Not smoking will not help you bench press 1000 lb. It seems that the current float is beyond the limit of a healthy stock that it breaks under its own weight every time it tries to run especially it's a very attractive playground for flipping. Reducing the flipable float can play a big role into reflecting the positive outlook on the share price. I don't think there's much room left for absorbing the flipable float by strong hands at the current price levels. Also the current price is critical and going back to no bid is not a far-fetched scenario. Remember that a couple of weeks ago there were strong opinions that buying at .0007 is almost impossible, now it's going into a vicious cycle on daily basis. A buyback can help share price rise to healthy levels away from the current danger zone with its destructive psychological effect and also make it attractive to a new pool of investors who wouldn't touch it at tripple zero so more shares could be held by strong hands. Even if they flip it, the same dollar value that could flip millions of shares at the trips can flip only a fraction of that at higher prices resulting in a less destructive effect.

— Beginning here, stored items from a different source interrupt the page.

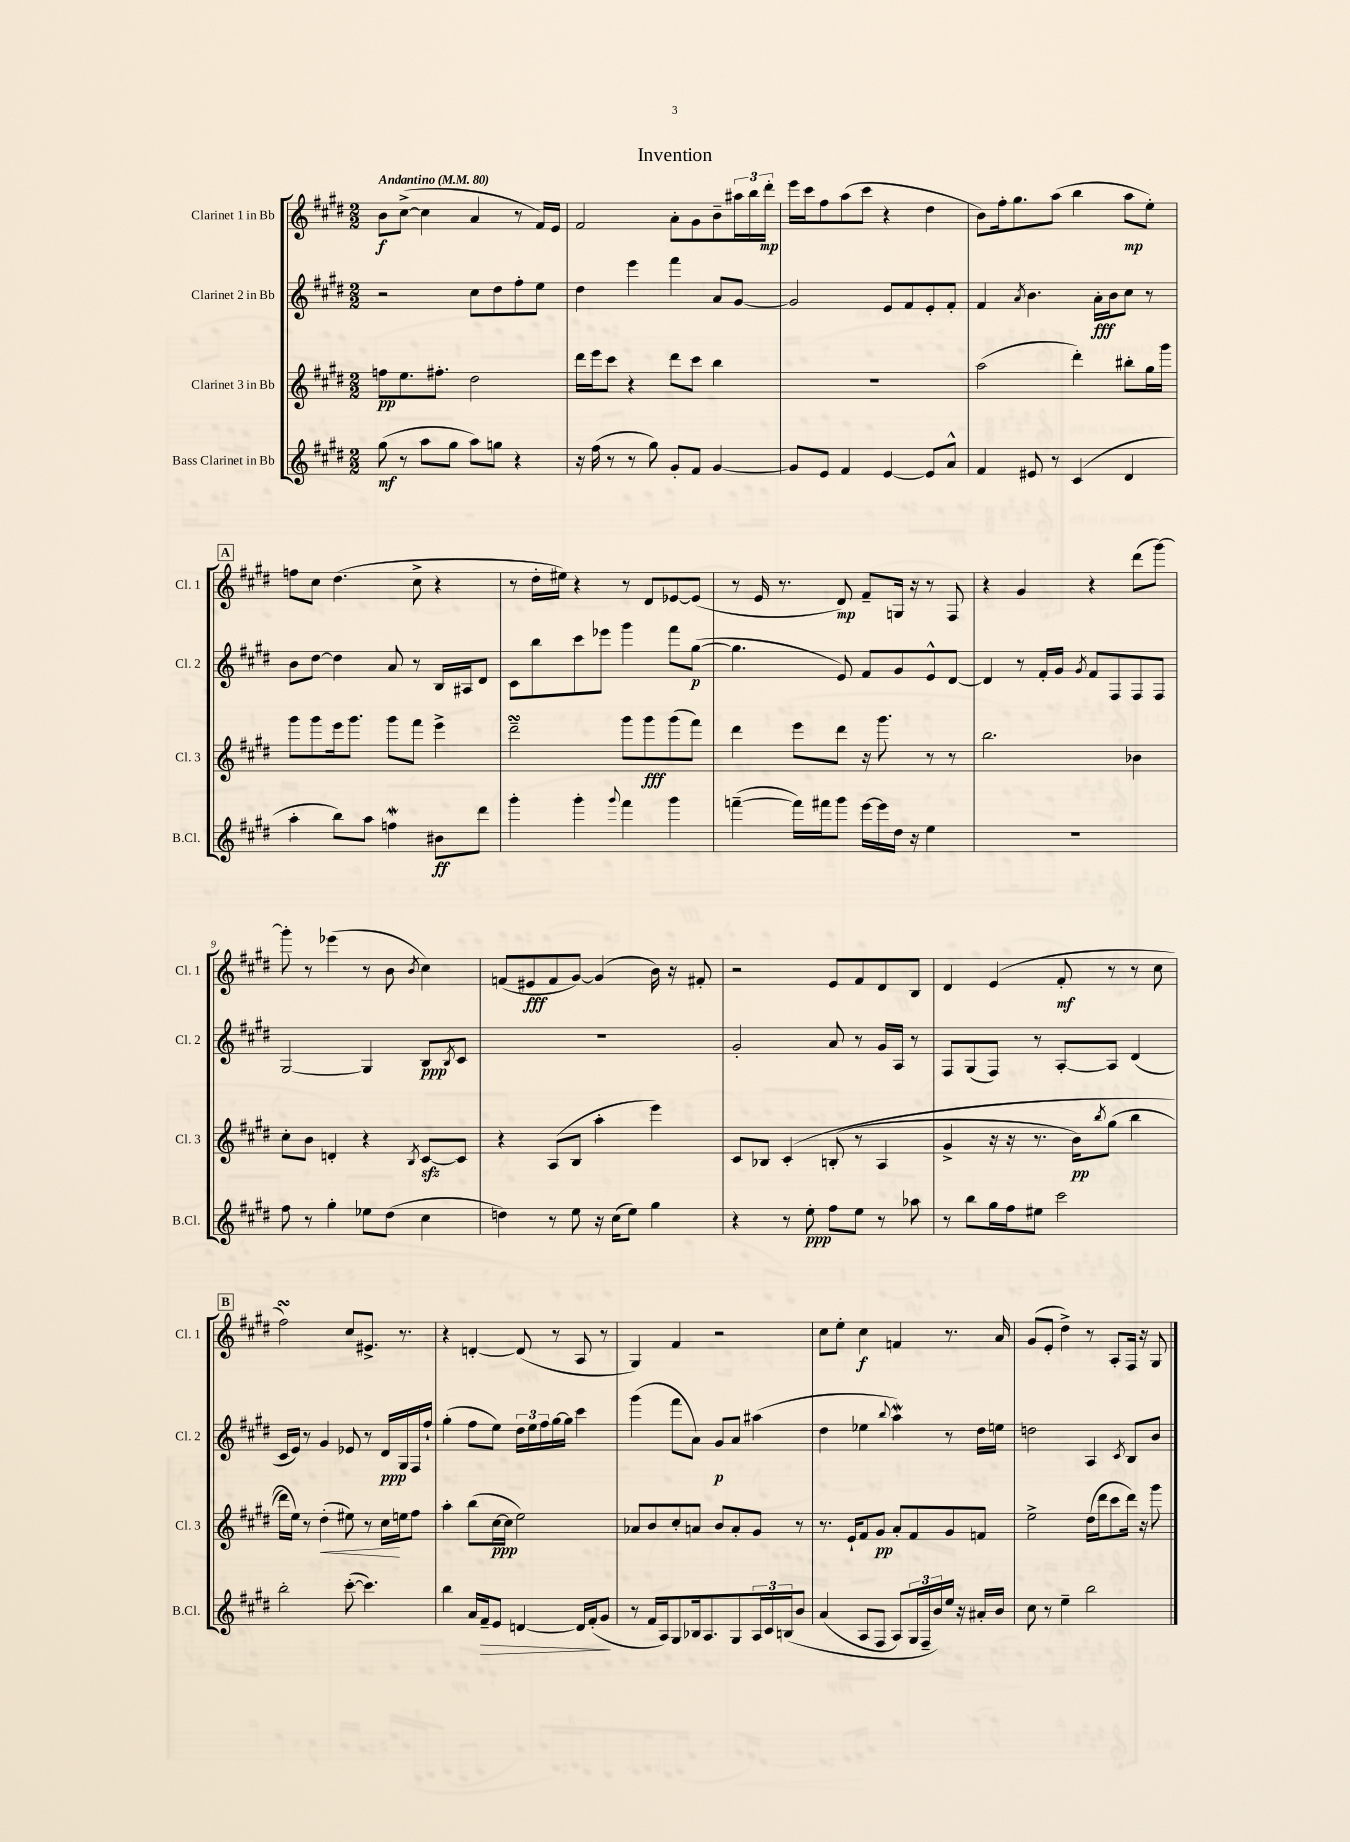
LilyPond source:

\header { title = "Invention" }
<<
\new StaffGroup <<
\new Staff = "s0" \with { instrumentName = "Clarinet 1 in Bb" shortInstrumentName = "Cl. 1" } {
    \clef treble \key e \major \numericTimeSignature \time 2/2 \tempo "Andantino" 4 = 80
    b'8\f cis''8~->( cis''4 a'4 r8 fis'16) e'16 |
    fis'2 a'8-. gis'8 b'8-- \tuplet 3/2 { ais''16 b''16 dis'''16-.\mp } |
    e'''16 cis'''16 fis''8 a''8( cis'''8 r4 dis''4 |
    b'8) fis''16-. gis''8. a''8( b''4 a''8\mp e''8-.) |
    \mark \markup { \box "A" } f''8 cis''8 dis''4.( cis''8-> r4 |
    r8 dis''16-. eis''16) r4 r8 dis'8 ees'8~ ees'8( |
    r8 e'16 r8. dis'8\mp) fis'8-- g16 r16 r8 fis8 |
    r4 gis'4 r4 dis'''8( gis'''8~) |
    gis'''8-. r8 ees'''4( r8 b'8 \acciaccatura { b'8 } cis''4) |
    f'8( eis'8\fff f'8 gis'8~) gis'4( b'16) r16 fis'8-. |
    r2 e'8 fis'8 dis'8 b8 |
    dis'4 e'4( fis'8-.\mf r8 r8 cis''8 |
    \mark \markup { \box "B" } fis''2\turn) cis''8 eis'8.-> r8. |
    r4 d'4~-. d'8( r8 a8 r8 |
    gis4) fis'4 r2 |
    cis''8 e''8-. cis''4\f f'4 r8. a'16 |
    gis'8( e'8-. dis''4->) r8 a8-. fis16 r16 gis8 \bar "|." |
}
\new Staff = "s1" \with { instrumentName = "Clarinet 2 in Bb" shortInstrumentName = "Cl. 2" } {
    \clef treble \key e \major \numericTimeSignature \time 2/2
    r2 cis''8 dis''8 fis''8-. e''8 |
    dis''4 e'''4 fis'''4 a'8 gis'8~ |
    gis'2 e'8 fis'8 e'8-. fis'8-. |
    fis'4 \acciaccatura { a'8 } b'4. a'16-.\fff b'16 cis''8 r8 |
    \mark \markup { \box "A" } b'8 dis''8~ dis''4 a'8 r8 b16 ais16 dis'8 |
    cis'8 b''8 cis'''8 ees'''8 gis'''4 fis'''8 gis''8~\p( |
    gis''4. e'8) fis'8 gis'8 e'8-^ dis'8~ |
    dis'4 r8 fis'16-. gis'16 \acciaccatura { gis'8 } fis'8 fis8 fis8 fis8 |
    gis2~ gis4 b8\ppp \acciaccatura { b8 } cis'8 |
    R1 |
    gis'2-. a'8 r8 gis'16 a16 r8 |
    fis8 gis8( fis8) r8 a8~-. a8 dis'4( |
    \mark \markup { \box "B" } cis'16 e'16) r8 gis'4 ees'8 r8 dis'16\ppp gis16 fis16 fis''16-! |
    gis''4-.( fis''8 e''8) \tuplet 3/2 { dis''16 e''16 fis''16 } gis''16~ gis''16 cis'''4 |
    gis'''4( fis'''8 a'8) gis'8\p a'8 ais''4( |
    dis''4 ees''4 \appoggiatura { b''8 } a''4\mordent) r8 dis''16 e''16 |
    d''2 a4 \acciaccatura { cis'8 } b8 b'8 \bar "|." |
}
\new Staff = "s2" \with { instrumentName = "Clarinet 3 in Bb" shortInstrumentName = "Cl. 3" } {
    \clef treble \key e \major \numericTimeSignature \time 2/2
    f''8\pp e''8. fis''8.-. dis''2 |
    dis'''16 e'''16 cis'''8 r4 dis'''8 cis'''8 b''4 |
    R1 |
    a''2( dis'''4-.) bis''8-. gis''16 gis'''16 |
    \mark \markup { \box "A" } gis'''8 gis'''8 e'''16 gis'''8. gis'''8 fis'''8 e'''4-> |
    dis'''2--\turn gis'''8 gis'''8\fff gis'''8( fis'''8) |
    dis'''4 e'''8 dis'''8 r16 gis'''8. r8 r8 |
    b''2. bes'4 |
    cis''8-. b'8 d'4-. r4 \acciaccatura { b8 } cis'8~\sfz cis'8 |
    r4 a8( b8 a''4-. e'''4) |
    cis'8 bes8 cis'4-.\( b8-.( r8 a4 |
    gis'4-> r16 r16 r8. b'16\pp) \acciaccatura { b''8 } gis''8( b''4 |
    \mark \markup { \box "B" } dis'''16\) e''16) r8 dis''4-.\<( eis''8) r8 cis''16\! e''16 fis''8 |
    a''4-. b''8( cis''16~\ppp cis''16 e''2) |
    aes'8 b'8 cis''8-. a'8 b'8 a'8-. gis'8 r8 |
    r8. e'16-! fis'8 gis'8\pp a'8-. fis'8 gis'8 f'8 |
    e''2-> dis''16( dis'''16 cis'''8 dis'''16) r16 gis'''8 \bar "|." |
}
\new Staff = "s3" \with { instrumentName = "Bass Clarinet in Bb" shortInstrumentName = "B.Cl." } {
    \clef treble \key e \major \numericTimeSignature \time 2/2
    gis''8\mf( r8 a''8 gis''8 a''8) g''8 r4 |
    r16 fis''16( r8 r8 gis''8) gis'8-. fis'8 gis'4~ |
    gis'8 e'8 fis'4 e'4~ e'8 a'8-^ |
    fis'4 eis'8 r8 cis'4( dis'4 |
    \mark \markup { \box "A" } a''4-. b''8) a''8 f''4\mordent bis'8\ff dis'''8 |
    gis'''4-. gis'''4-. \appoggiatura { gis'''8 } fis'''4 gis'''4 |
    f'''4~--( f'''16) fis'''16 gis'''8 e'''16~ e'''16 dis''16 r16 e''4 |
    R1 |
    fis''8 r8 gis''4-. ees''8 dis''8( cis''4 |
    d''4) r8 e''8 r16 cis''16( e''8) gis''4 |
    r4 r8 e''8-.\ppp fis''8 e''8 r8 aes''8 |
    r8 b''8 gis''16 fis''16 eis''8 cis'''2 |
    \mark \markup { \box "B" } b''2-. cis'''8~-.( cis'''4.) |
    b''4 a'16 fis'16--\> e'8 d'4~ d'16 fis'16-.( gis'8\! |
    r8 fis'16 a16) gis8 bes16 a8. gis8 \tuplet 3/2 { a16 cis'16 b16\( } b'8 |
    a'4( a8 fis8 a8) \tuplet 3/2 { gis16 fis16-- b'16\) } e''16 r16 ais'16-. b'16 |
    cis''8 r8 e''4-- b''2 \bar "|." |
}
>>
>>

Obviously they are in deep trouble and they still keep digging deeper. That "everything is black" nonsense they keep posting actually discredits them, exposes their real intentions, and helps enforce the company's situation more every time their crap posts are exposed thanks to the smart investors on this board.
Precious time meaning the time of the opportunity to buy at a good price. But who knows anyway.
It's your trading account and it's a free country.
Seriously? You don't know what you missed? You missed the "recent" developments. Or rather you missed everything. I don't need to repeat, a lot are mentioned in post #45415 already.
What did I miss?
A customer pushing one button on his phone and calling a rep who knows his company and his needs will still be way more efficient.
The wheel doesn't need to be re-invented.
The app is about reaching out for the customer instead of the opposite. Whatever the system storing the data, CRM or anything else, this is not the point. The is catching up with the modern world and providing a faster more convenient access to that data whatever it's coming from.
This business is about PEOPLE. You can't plug that into an app.
Any good rep will share that data with his customers on a regular basis. That's what they get paid to do.
LOL why would any contractor even consider doing this.
If he is going to do that why bother with an employment agency.
Like my guy said you set up a relationship with the labor company and if they want your business they will send the proper guy for the job or lose the business all together.